YOUR INSTRUCTIONS - Among the entries below, one stretch runs from the line that contains "Möbellieferung passt somit" through the line that contains "hat eine abnehmbare". Repeat that stretch exactly, ends included, and only that.

SUPPLIED DATA -
╔══

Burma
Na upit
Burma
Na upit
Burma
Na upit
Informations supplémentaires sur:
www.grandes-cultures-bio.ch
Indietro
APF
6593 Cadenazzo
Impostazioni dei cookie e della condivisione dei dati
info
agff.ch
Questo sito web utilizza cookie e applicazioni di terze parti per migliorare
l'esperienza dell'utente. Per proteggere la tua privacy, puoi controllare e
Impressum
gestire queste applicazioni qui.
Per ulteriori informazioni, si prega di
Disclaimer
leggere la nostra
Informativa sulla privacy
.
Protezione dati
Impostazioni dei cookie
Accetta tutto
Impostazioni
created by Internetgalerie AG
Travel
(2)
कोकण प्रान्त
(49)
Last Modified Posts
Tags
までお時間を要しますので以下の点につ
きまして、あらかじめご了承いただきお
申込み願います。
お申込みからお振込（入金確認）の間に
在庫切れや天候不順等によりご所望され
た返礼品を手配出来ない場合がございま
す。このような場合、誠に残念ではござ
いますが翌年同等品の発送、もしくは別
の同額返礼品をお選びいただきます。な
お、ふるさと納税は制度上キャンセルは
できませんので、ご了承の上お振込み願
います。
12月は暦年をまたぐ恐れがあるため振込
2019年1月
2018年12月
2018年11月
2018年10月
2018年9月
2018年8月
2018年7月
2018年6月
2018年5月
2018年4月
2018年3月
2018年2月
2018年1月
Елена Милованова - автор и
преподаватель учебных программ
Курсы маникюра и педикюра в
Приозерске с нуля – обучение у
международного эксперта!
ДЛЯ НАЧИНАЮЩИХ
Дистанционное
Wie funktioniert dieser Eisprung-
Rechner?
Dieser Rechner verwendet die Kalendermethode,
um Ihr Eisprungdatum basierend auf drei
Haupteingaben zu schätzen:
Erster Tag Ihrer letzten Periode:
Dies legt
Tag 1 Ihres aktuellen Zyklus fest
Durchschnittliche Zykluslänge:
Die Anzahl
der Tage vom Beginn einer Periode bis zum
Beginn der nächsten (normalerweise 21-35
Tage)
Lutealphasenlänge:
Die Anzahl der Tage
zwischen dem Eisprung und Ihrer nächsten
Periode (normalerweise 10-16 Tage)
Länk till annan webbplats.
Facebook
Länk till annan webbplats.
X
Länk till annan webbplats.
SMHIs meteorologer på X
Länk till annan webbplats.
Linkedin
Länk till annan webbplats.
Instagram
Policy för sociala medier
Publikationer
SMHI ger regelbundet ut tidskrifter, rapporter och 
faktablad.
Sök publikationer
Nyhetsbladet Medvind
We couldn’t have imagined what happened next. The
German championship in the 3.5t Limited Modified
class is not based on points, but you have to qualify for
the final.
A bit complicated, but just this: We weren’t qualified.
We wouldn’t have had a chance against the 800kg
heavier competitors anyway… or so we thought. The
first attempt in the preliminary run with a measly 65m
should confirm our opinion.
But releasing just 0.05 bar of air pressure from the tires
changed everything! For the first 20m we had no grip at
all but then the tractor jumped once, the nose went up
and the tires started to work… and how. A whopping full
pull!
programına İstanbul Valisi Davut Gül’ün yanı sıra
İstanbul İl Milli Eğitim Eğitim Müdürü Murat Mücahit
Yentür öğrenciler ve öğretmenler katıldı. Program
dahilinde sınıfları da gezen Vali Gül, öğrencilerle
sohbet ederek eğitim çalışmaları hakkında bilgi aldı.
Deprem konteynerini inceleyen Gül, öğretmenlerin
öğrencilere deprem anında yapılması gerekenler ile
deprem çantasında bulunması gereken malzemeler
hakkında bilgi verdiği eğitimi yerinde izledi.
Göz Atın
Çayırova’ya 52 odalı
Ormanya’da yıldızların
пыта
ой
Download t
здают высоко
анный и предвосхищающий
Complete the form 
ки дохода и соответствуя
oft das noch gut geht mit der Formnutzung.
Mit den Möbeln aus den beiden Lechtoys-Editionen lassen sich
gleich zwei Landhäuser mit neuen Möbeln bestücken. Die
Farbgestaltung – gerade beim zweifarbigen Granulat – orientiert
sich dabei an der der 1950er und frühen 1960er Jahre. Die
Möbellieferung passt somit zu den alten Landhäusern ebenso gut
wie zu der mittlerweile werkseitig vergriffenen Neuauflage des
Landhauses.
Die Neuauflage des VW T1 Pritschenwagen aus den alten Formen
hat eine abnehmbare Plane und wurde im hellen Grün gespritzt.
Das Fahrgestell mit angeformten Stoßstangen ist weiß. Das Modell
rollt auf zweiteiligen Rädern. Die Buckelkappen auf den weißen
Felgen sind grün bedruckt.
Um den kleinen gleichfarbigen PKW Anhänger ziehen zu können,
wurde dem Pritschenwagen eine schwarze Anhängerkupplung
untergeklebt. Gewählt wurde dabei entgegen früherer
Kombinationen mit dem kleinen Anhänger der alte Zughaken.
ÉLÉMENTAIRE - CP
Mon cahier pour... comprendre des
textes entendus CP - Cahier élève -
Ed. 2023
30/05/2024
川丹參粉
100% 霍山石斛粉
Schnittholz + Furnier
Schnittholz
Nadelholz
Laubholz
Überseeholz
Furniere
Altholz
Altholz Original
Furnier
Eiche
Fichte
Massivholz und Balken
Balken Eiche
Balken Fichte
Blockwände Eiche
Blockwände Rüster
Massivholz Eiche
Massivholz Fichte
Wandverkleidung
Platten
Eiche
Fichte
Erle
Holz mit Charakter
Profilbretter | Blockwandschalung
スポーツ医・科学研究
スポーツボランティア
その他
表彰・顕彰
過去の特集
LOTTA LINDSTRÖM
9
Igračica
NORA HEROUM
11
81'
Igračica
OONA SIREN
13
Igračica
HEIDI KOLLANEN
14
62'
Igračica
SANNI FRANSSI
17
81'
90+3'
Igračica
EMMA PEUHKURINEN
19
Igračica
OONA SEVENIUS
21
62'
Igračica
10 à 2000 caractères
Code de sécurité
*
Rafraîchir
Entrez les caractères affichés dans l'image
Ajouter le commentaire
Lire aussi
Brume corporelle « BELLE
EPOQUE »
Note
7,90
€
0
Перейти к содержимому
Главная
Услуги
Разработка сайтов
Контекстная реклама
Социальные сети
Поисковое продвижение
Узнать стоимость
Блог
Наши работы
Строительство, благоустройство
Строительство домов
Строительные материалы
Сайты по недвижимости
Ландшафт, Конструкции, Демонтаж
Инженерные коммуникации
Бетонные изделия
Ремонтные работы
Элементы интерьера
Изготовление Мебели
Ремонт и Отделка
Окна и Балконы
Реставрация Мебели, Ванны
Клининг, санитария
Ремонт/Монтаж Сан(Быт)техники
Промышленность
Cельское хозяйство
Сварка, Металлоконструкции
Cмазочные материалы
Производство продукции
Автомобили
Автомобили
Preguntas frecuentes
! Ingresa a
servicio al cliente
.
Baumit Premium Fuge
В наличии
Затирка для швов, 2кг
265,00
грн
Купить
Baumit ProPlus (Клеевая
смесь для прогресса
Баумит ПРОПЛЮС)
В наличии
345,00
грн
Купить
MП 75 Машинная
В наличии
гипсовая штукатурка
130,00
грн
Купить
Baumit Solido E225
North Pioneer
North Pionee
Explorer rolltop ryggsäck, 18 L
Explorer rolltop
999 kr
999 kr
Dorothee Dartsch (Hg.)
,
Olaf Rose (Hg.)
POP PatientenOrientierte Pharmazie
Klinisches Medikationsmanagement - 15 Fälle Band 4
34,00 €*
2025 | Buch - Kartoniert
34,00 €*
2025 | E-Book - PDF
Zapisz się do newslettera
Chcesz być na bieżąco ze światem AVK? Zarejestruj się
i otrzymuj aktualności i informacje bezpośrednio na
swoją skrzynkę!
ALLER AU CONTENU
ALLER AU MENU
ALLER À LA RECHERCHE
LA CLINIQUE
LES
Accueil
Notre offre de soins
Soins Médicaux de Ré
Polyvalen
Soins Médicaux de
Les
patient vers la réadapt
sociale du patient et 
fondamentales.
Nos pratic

╚══

ANSWER SECTION -
Möbellieferung passt somit zu den alten Landhäusern ebenso gut
wie zu der mittlerweile werkseitig vergriffenen Neuauflage des
Landhauses.
Die Neuauflage des VW T1 Pritschenwagen aus den alten Formen
hat eine abnehmbare Plane und wurde im hellen Grün gespritzt.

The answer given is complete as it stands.